Démeunier died months before the fall of Napoleon. He is interred in the Panthéon in Paris.

==Lycée==

Démeunier was particularly active in the management of the newly created Lycée of which "Monsieur", the Comte de Provence, was the principal Maecenas. This Lycée was created by combining the Musée de Paris with the Musée Scientifique—both had been created by the Société Appolonienne. The aim of these institutions was to provide good-quality education to the general public. After the return of Louis XVIII to Paris, the Lycée remained active under the name "Athénée Royal", until 1848.

Jean-Nicolas Démeunier may also be considered one of the key figures in the organisation of support for the American cause.

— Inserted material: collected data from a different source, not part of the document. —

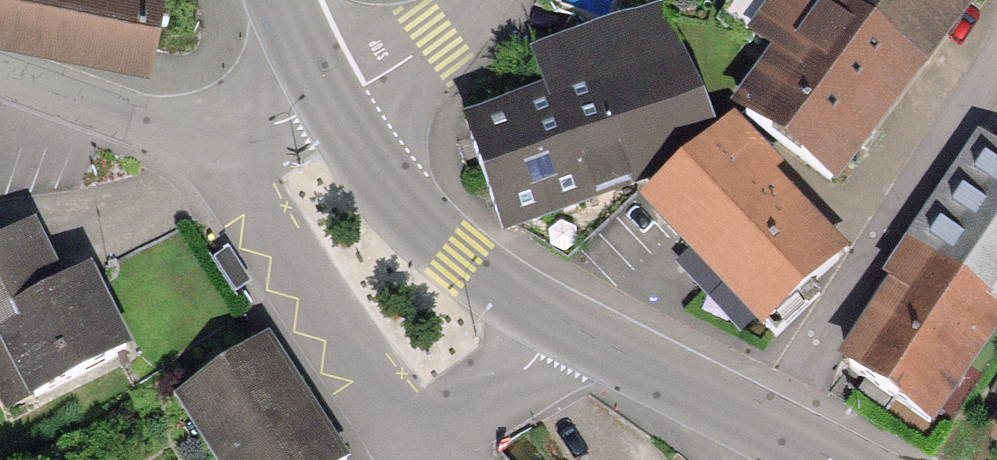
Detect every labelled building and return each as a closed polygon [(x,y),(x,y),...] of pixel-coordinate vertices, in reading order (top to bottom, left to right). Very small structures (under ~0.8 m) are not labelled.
[(146,50),(155,0),(0,0),(0,24),(146,50)] [(716,127),(662,0),(661,0),(530,50),(544,85),(463,116),(504,233),(518,228),(567,257),(644,187),(716,127)] [(728,103),(836,184),(871,138),(975,0),(772,0),(749,30),(771,46),(728,103)] [(733,111),(641,199),(760,324),(844,243),(774,171),(783,163),(733,111)] [(996,302),(996,138),(983,127),(905,241),(996,302)] [(0,237),(0,409),(1,411),(125,350),(85,268),(58,282),(29,223),(0,237)] [(838,361),(928,421),(996,320),(996,302),(905,241),(883,273),(893,280),(876,306),(838,361)] [(352,454),(323,408),(273,328),(173,391),(216,459),(342,459),(352,454)]
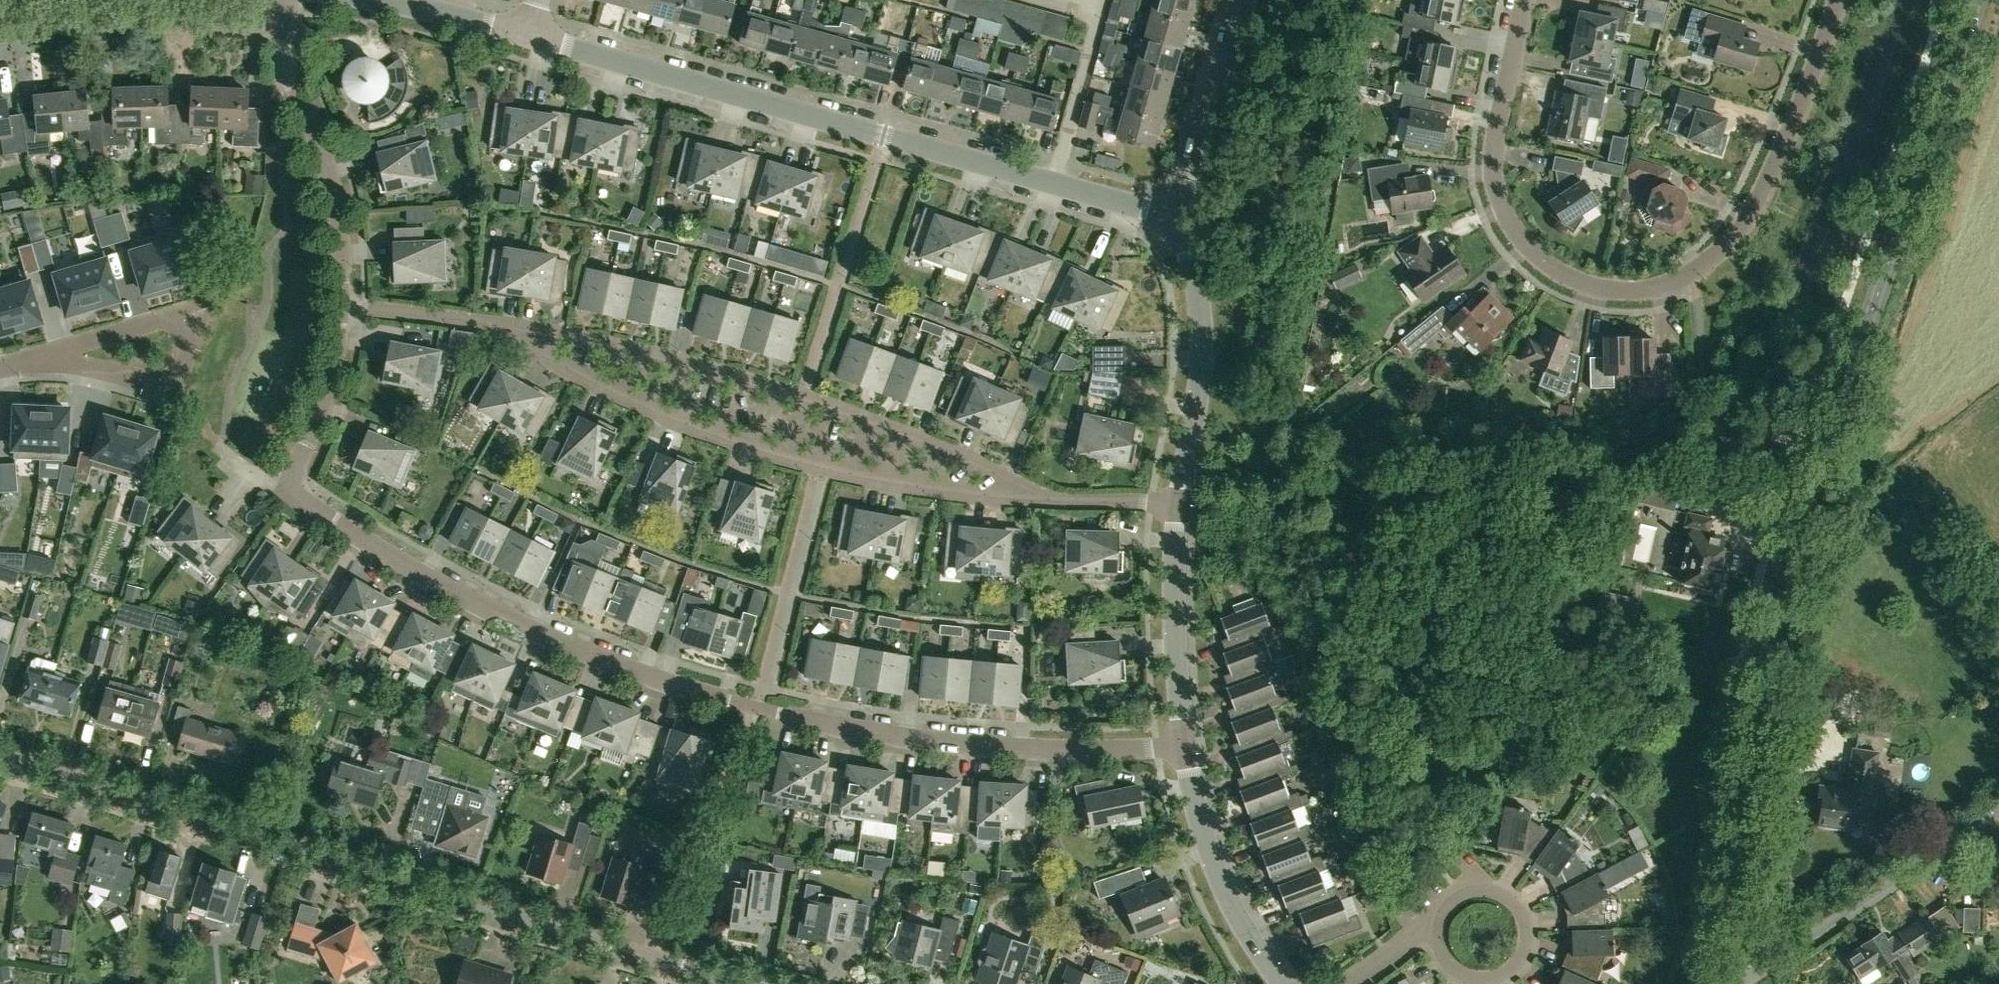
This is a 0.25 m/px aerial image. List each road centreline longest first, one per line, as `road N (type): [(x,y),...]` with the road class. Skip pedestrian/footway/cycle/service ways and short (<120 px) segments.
road 1 (tertiary): [(1726,971),(1752,761),(1790,568),(1977,0)]
road 2 (residential): [(1183,749),(1052,752),(798,722),(533,632),(288,494)]
road 3 (residential): [(750,983),(0,757)]
road 4 (residential): [(1837,0),(1753,210),(1694,269),(1619,291),(1552,269),(1502,209),(1495,138),(1523,0)]
road 5 (residential): [(1173,219),(528,36)]
road 6 (residential): [(1075,501),(1005,501),(819,471),(695,431),(477,322)]
road 7 (residential): [(1075,501),(801,392),(679,354),(566,330),(477,322)]
road 8 (unclassified): [(1726,971),(1783,955),(1998,812)]
road 9 (residential): [(0,366),(199,305),(170,390)]
road 10 (residential): [(1180,499),(1204,345),(1196,278),(1173,219)]
road 11 (residential): [(342,303),(335,195),(279,27)]
road 12 (residential): [(279,27),(133,25),(0,37)]
road 13 (unclassified): [(1286,983),(1258,949),(1207,847),(1183,749)]
road 14 (residential): [(1439,918),(1462,898),(1492,891),(1522,908),(1532,933),(1517,970),(1487,979),(1462,970),(1440,941)]
road 15 (unclassified): [(1183,749),(1180,499)]
road 16 (residential): [(1173,219),(1192,183),(1245,0)]
road 17 (residential): [(288,494),(334,360),(342,303)]
road 18 (residential): [(0,367),(72,364),(170,390)]
road 19 (residential): [(528,36),(373,0)]
road 20 (residential): [(477,322),(342,303)]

For example, his L'Amérique indépendante, ou les différents constitutions de treize provinces (1790) was to be of great influence on the democratic experiments in Belgium in the few years preceding the French Revolution. (For a detailed discussion of events and relevant sources see Gorman 1925, reference below.)

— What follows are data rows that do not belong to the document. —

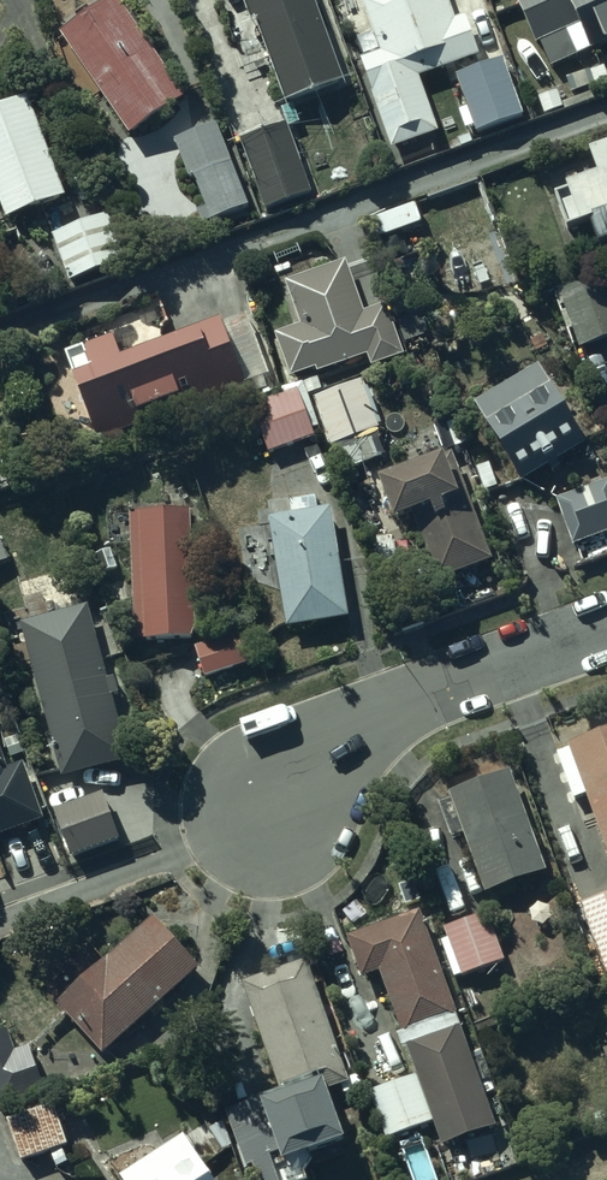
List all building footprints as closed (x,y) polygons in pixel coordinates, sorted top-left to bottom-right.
[(57,35),(127,137),(184,98),(116,0),(108,0),(57,35)] [(312,0),(240,0),(250,27),(255,26),(283,105),(298,100),(341,83),(312,0)] [(438,130),(419,75),(478,54),(464,14),(454,18),(448,0),(362,0),(380,50),(361,57),(393,146),(438,130)] [(533,46),(539,43),(551,68),(606,41),(606,0),(513,0),(533,46)] [(504,57),(458,73),(477,131),(524,115),(504,57)] [(571,91),(606,79),(606,75),(604,65),(567,77),(571,91)] [(558,90),(538,97),(544,114),(564,106),(558,90)] [(3,221),(65,198),(26,96),(0,106),(0,211),(3,221)] [(284,119),(292,140),(304,136),(297,116),(303,114),(298,100),(283,105),(275,108),(279,121),(284,119)] [(279,121),(236,136),(262,211),(310,194),(292,140),(284,119),(279,121)] [(249,208),(217,126),(172,141),(188,181),(191,179),(203,210),(194,213),(199,227),(249,208)] [(584,148),(593,174),(563,184),(576,222),(586,219),(593,241),(606,236),(606,140),(584,148)] [(111,213),(50,237),(68,283),(129,259),(111,213)] [(362,313),(345,262),(286,283),(299,327),(273,336),(288,378),(313,369),(316,374),(365,358),(369,369),(403,357),(385,305),(362,313)] [(557,297),(577,351),(606,340),(606,283),(606,279),(557,297)] [(96,442),(269,376),(247,315),(220,325),(218,318),(119,356),(111,336),(62,355),(96,442)] [(537,369),(477,405),(521,479),(547,464),(552,472),(560,468),(556,461),(583,445),(537,369)] [(249,406),(267,454),(314,439),(311,430),(318,428),(308,395),(322,391),(318,379),(302,384),(301,381),(279,388),(281,395),(249,406)] [(378,429),(359,380),(311,398),(330,448),(378,429)] [(434,425),(444,452),(468,443),(458,416),(434,425)] [(490,562),(450,454),(376,482),(392,524),(412,516),(437,582),(490,562)] [(476,467),(485,491),(498,486),(490,462),(476,467)] [(551,497),(571,548),(606,533),(606,474),(551,497)] [(291,515),(267,519),(284,629),(348,619),(330,509),(319,511),(316,497),(289,502),(291,515)] [(190,512),(127,514),(132,642),(195,639),(190,512)] [(12,559),(4,536),(0,538),(0,563),(12,559)] [(89,608),(24,624),(63,775),(127,759),(111,697),(121,694),(117,676),(107,679),(89,608)] [(242,632),(193,647),(203,679),(252,664),(242,632)] [(567,747),(569,752),(556,756),(572,801),(582,797),(606,861),(606,732),(567,747)] [(50,826),(33,774),(25,776),(21,764),(6,769),(0,752),(0,843),(50,826)] [(548,871),(506,761),(451,780),(454,793),(447,796),(448,800),(436,805),(448,838),(461,834),(484,895),(548,871)] [(69,859),(119,841),(102,793),(51,811),(69,859)] [(579,905),(604,975),(606,974),(606,895),(579,905)] [(420,912),(345,938),(360,980),(380,973),(400,1034),(395,1036),(400,1051),(404,1049),(414,1079),(366,1095),(382,1141),(433,1124),(441,1148),(494,1130),(420,912)] [(487,913),(442,927),(446,939),(439,941),(452,979),(468,974),(471,983),(500,973),(498,965),(503,963),(487,913)] [(151,919),(54,1005),(101,1058),(197,970),(151,919)] [(240,985),(280,1093),(223,1113),(243,1169),(251,1167),(256,1179),(303,1179),(302,1178),(310,1163),(310,1157),(340,1146),(322,1093),(347,1084),(304,962),(240,985)] [(0,1029),(0,1112),(46,1095),(28,1046),(17,1050),(8,1026),(0,1029)] [(601,1036),(606,1049),(599,1052),(606,1072),(606,1033),(601,1036)] [(53,1104),(4,1122),(19,1163),(68,1145),(53,1104)] [(413,1179),(439,1179),(421,1133),(398,1142),(413,1179)] [(118,1176),(121,1179),(210,1179),(182,1136),(118,1176)]
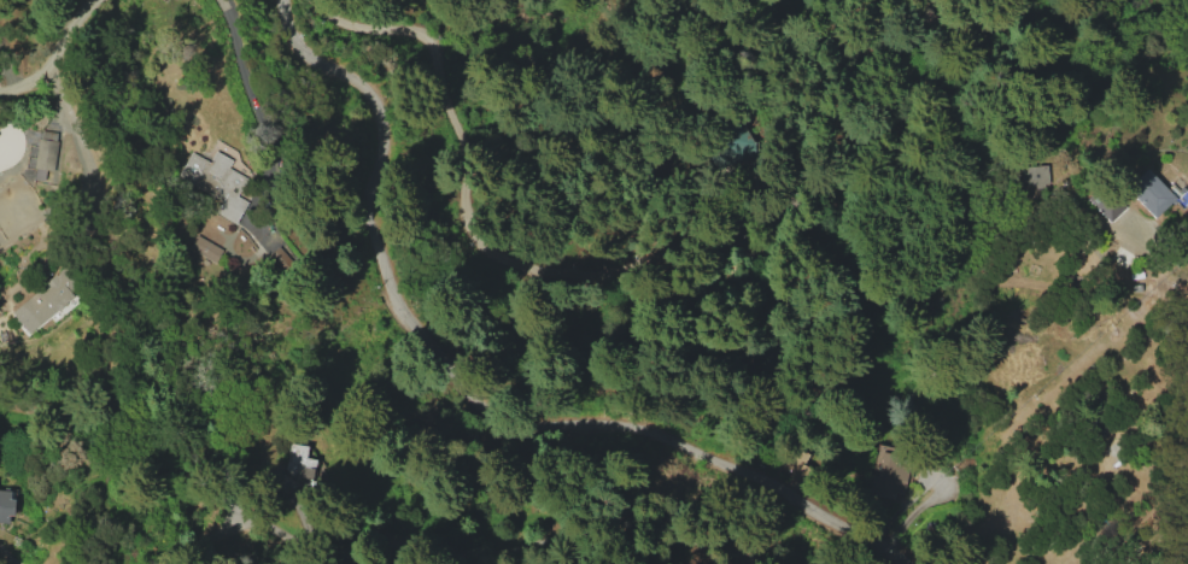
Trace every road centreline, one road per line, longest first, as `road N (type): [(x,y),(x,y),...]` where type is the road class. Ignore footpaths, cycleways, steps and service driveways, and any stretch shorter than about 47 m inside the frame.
road 1 (tertiary): [(284,0),(287,20),(353,88),(373,218),(394,283),(473,382),(533,411),(710,463),(845,533),(885,563)]
road 2 (residential): [(332,0),(411,48),(428,72),(472,218),(503,252),(566,274),(646,284),(786,255),(864,255),(1016,215)]
road 3 (residential): [(767,563),(668,529),(618,528),(578,540),(404,518),(378,529),(282,495),(120,563)]
road 4 (residential): [(105,0),(45,74),(0,95)]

The real significance of "L'Amérique indépendante" lay in the fact that it was published as a separate volume of Démeunier's contributions to Charles Joseph Panckoucke's "Encyclopédie méthodique", which had been corrected and debated in correspondence with Thomas Jefferson.

==Writings==

- L'Esprit des usages et des coutumes des différens peuples, ou observations tirées des voyageurs et des historiens (3 volumes, 1776). Réédition : J.-M. Place, Paris, 1988.
- Encyclopédie méthodique. Économie politique et diplomatique, partie dédiée et présentée à monseigneur le baron de Breteuil, ministre et secrétaire d'État, &c. Par M. Démeunier, avocat, & censeur royal (4 volumes, 1784–1788)
- Essai sur les États-Unis (1786).
- Des Conditions nécessaires à la légalité des États-Généraux (1788).
- Avis aux députés qui doivent représenter la Nation dans l'Assemblée des États-Généraux (1789).
- L'Amérique indépendante, ou Les différentes constitutions des treize provinces qui se sont érigées en républiques sous le nom d'États-Unis de l'Amérique. Avec un précis de l'histoire de chaque province, & des remarques sur les constitutions, la population, les finances & l'état dans lequel les provinces se trouvent actuellement (1790).